> **Task prompt**: Search term "practices": copy each line of the records that contains it.

[Data excerpts]
========
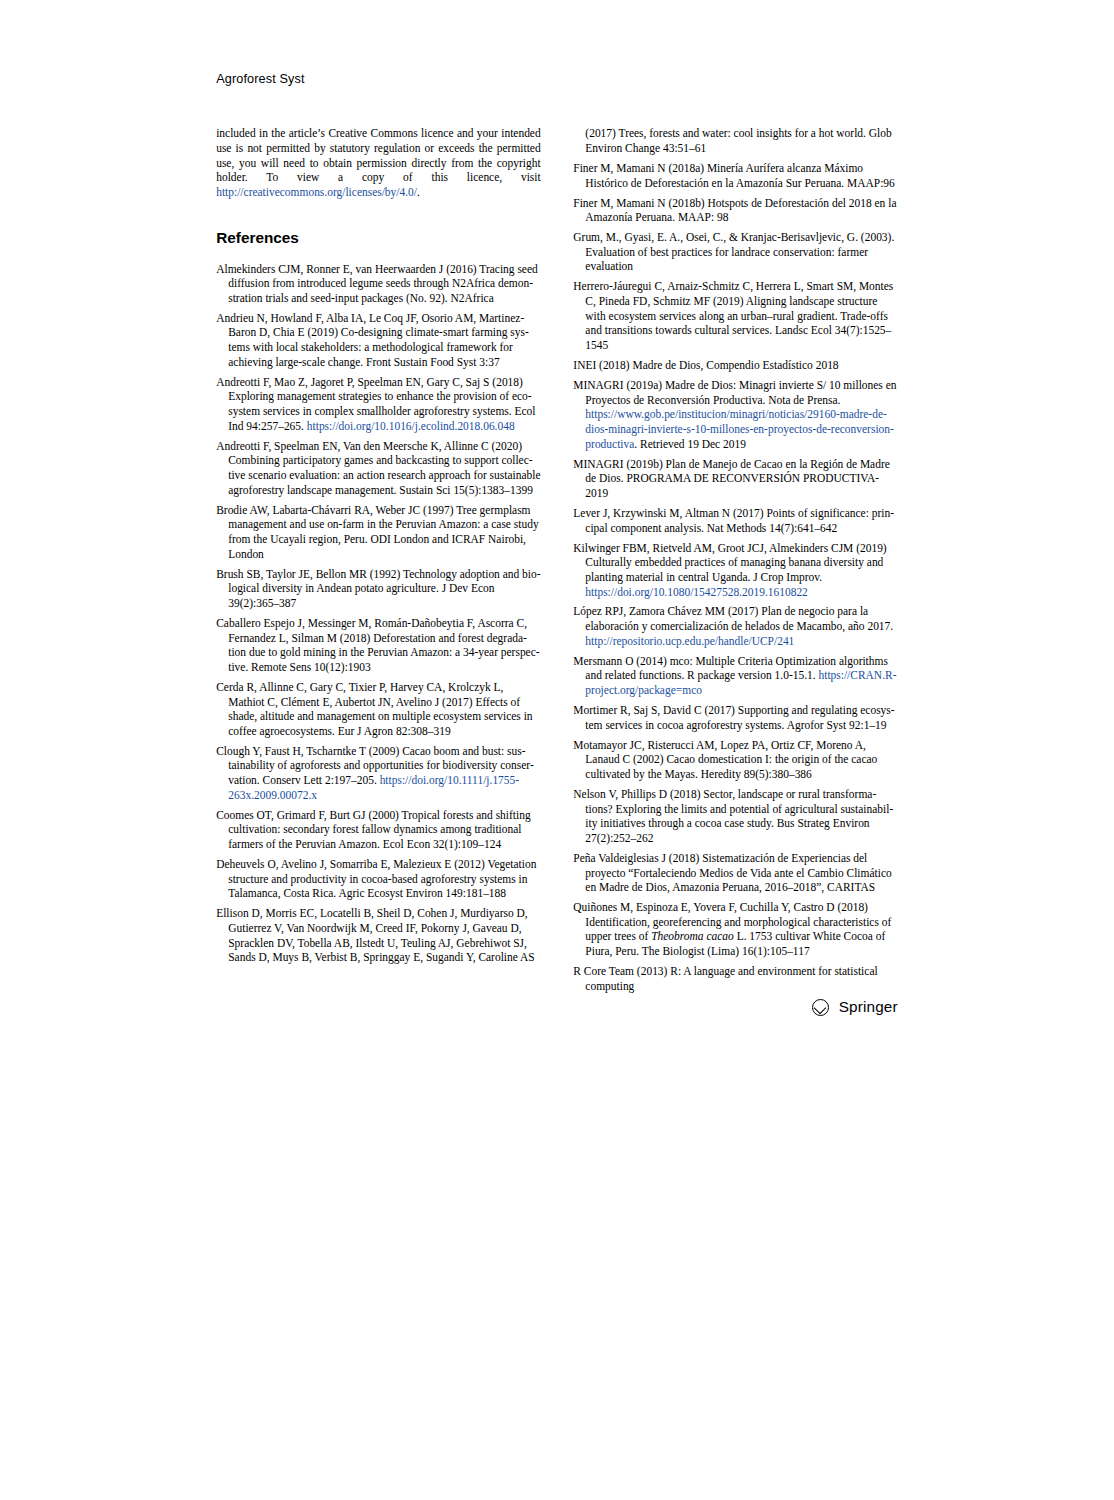Agroforest Syst
included in the article’s Creative Commons licence and your intended use is not permitted by statutory regulation or exceeds the permitted use, you will need to obtain permission directly from the copyright holder. To view a copy of this licence, visit http://creativecommons.org/licenses/by/4.0/.
References
Almekinders CJM, Ronner E, van Heerwaarden J (2016) Tracing seed diffusion from introduced legume seeds through N2Africa demonstration trials and seed-input packages (No. 92). N2Africa
Andrieu N, Howland F, Alba IA, Le Coq JF, Osorio AM, Martinez-Baron D, Chia E (2019) Co-designing climate-smart farming systems with local stakeholders: a methodological framework for achieving large-scale change. Front Sustain Food Syst 3:37
Andreotti F, Mao Z, Jagoret P, Speelman EN, Gary C, Saj S (2018) Exploring management strategies to enhance the provision of ecosystem services in complex smallholder agroforestry systems. Ecol Ind 94:257–265. https://doi.org/10.1016/j.ecolind.2018.06.048
Andreotti F, Speelman EN, Van den Meersche K, Allinne C (2020) Combining participatory games and backcasting to support collective scenario evaluation: an action research approach for sustainable agroforestry landscape management. Sustain Sci 15(5):1383–1399
Brodie AW, Labarta-Chávarri RA, Weber JC (1997) Tree germplasm management and use on-farm in the Peruvian Amazon: a case study from the Ucayali region, Peru. ODI London and ICRAF Nairobi, London
Brush SB, Taylor JE, Bellon MR (1992) Technology adoption and biological diversity in Andean potato agriculture. J Dev Econ 39(2):365–387
Caballero Espejo J, Messinger M, Román-Dañobeytia F, Ascorra C, Fernandez L, Silman M (2018) Deforestation and forest degradation due to gold mining in the Peruvian Amazon: a 34-year perspective. Remote Sens 10(12):1903
Cerda R, Allinne C, Gary C, Tixier P, Harvey CA, Krolczyk L, Mathiot C, Clément E, Aubertot JN, Avelino J (2017) Effects of shade, altitude and management on multiple ecosystem services in coffee agroecosystems. Eur J Agron 82:308–319
Clough Y, Faust H, Tscharntke T (2009) Cacao boom and bust: sustainability of agroforests and opportunities for biodiversity conservation. Conserv Lett 2:197–205. https://doi.org/10.1111/j.1755-263x.2009.00072.x
Coomes OT, Grimard F, Burt GJ (2000) Tropical forests and shifting cultivation: secondary forest fallow dynamics among traditional farmers of the Peruvian Amazon. Ecol Econ 32(1):109–124
Deheuvels O, Avelino J, Somarriba E, Malezieux E (2012) Vegetation structure and productivity in cocoa-based agroforestry systems in Talamanca, Costa Rica. Agric Ecosyst Environ 149:181–188
Ellison D, Morris EC, Locatelli B, Sheil D, Cohen J, Murdiyarso D, Gutierrez V, Van Noordwijk M, Creed IF, Pokorny J, Gaveau D, Spracklen DV, Tobella AB, Ilstedt U, Teuling AJ, Gebrehiwot SJ, Sands D, Muys B, Verbist B, Springgay E, Sugandi Y, Caroline AS (2017) Trees, forests and water: cool insights for a hot world. Glob Environ Change 43:51–61
Finer M, Mamani N (2018a) Minería Aurífera alcanza Máximo Histórico de Deforestación en la Amazonía Sur Peruana. MAAP:96
Finer M, Mamani N (2018b) Hotspots de Deforestación del 2018 en la Amazonía Peruana. MAAP: 98
Grum, M., Gyasi, E. A., Osei, C., & Kranjac-Berisavljevic, G. (2003). Evaluation of best practices for landrace conservation: farmer evaluation
Herrero-Jáuregui C, Arnaiz-Schmitz C, Herrera L, Smart SM, Montes C, Pineda FD, Schmitz MF (2019) Aligning landscape structure with ecosystem services along an urban–rural gradient. Trade-offs and transitions towards cultural services. Landsc Ecol 34(7):1525–1545
INEI (2018) Madre de Dios, Compendio Estadístico 2018
MINAGRI (2019a) Madre de Dios: Minagri invierte S/ 10 millones en Proyectos de Reconversión Productiva. Nota de Prensa. https://www.gob.pe/institucion/minagri/noticias/29160-madre-de-dios-minagri-invierte-s-10-millones-en-proyectos-de-reconversion-productiva. Retrieved 19 Dec 2019
MINAGRI (2019b) Plan de Manejo de Cacao en la Región de Madre de Dios. PROGRAMA DE RECONVERSIÓN PRODUCTIVA-2019
Lever J, Krzywinski M, Altman N (2017) Points of significance: principal component analysis. Nat Methods 14(7):641–642
Kilwinger FBM, Rietveld AM, Groot JCJ, Almekinders CJM (2019) Culturally embedded practices of managing banana diversity and planting material in central Uganda. J Crop Improv. https://doi.org/10.1080/15427528.2019.1610822
López RPJ, Zamora Chávez MM (2017) Plan de negocio para la elaboración y comercialización de helados de Macambo, año 2017. http://repositorio.ucp.edu.pe/handle/UCP/241
Mersmann O (2014) mco: Multiple Criteria Optimization algorithms and related functions. R package version 1.0-15.1. https://CRAN.R-project.org/package=mco
Mortimer R, Saj S, David C (2017) Supporting and regulating ecosystem services in cocoa agroforestry systems. Agrofor Syst 92:1–19
Motamayor JC, Risterucci AM, Lopez PA, Ortiz CF, Moreno A, Lanaud C (2002) Cacao domestication I: the origin of the cacao cultivated by the Mayas. Heredity 89(5):380–386
Nelson V, Phillips D (2018) Sector, landscape or rural transformations? Exploring the limits and potential of agricultural sustainability initiatives through a cocoa case study. Bus Strateg Environ 27(2):252–262
Peña Valdeiglesias J (2018) Sistematización de Experiencias del proyecto “Fortaleciendo Medios de Vida ante el Cambio Climático en Madre de Dios, Amazonia Peruana, 2016–2018”, CARITAS
Quiñones M, Espinoza E, Yovera F, Cuchilla Y, Castro D (2018) Identification, georeferencing and morphological characteristics of upper trees of Theobroma cacao L. 1753 cultivar White Cocoa of Piura, Peru. The Biologist (Lima) 16(1):105–117
R Core Team (2013) R: A language and environment for statistical computing
Springer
========
> **Your solution**:
Grum, M., Gyasi, E. A., Osei, C., & Kranjac-Berisavljevic, G. (2003). Evaluation of best practices for landrace conservation: farmer evaluation
Kilwinger FBM, Rietveld AM, Groot JCJ, Almekinders CJM (2019) Culturally embedded practices of managing banana diversity and planting material in central Uganda. J Crop Improv. https://doi.org/10.1080/15427528.2019.1610822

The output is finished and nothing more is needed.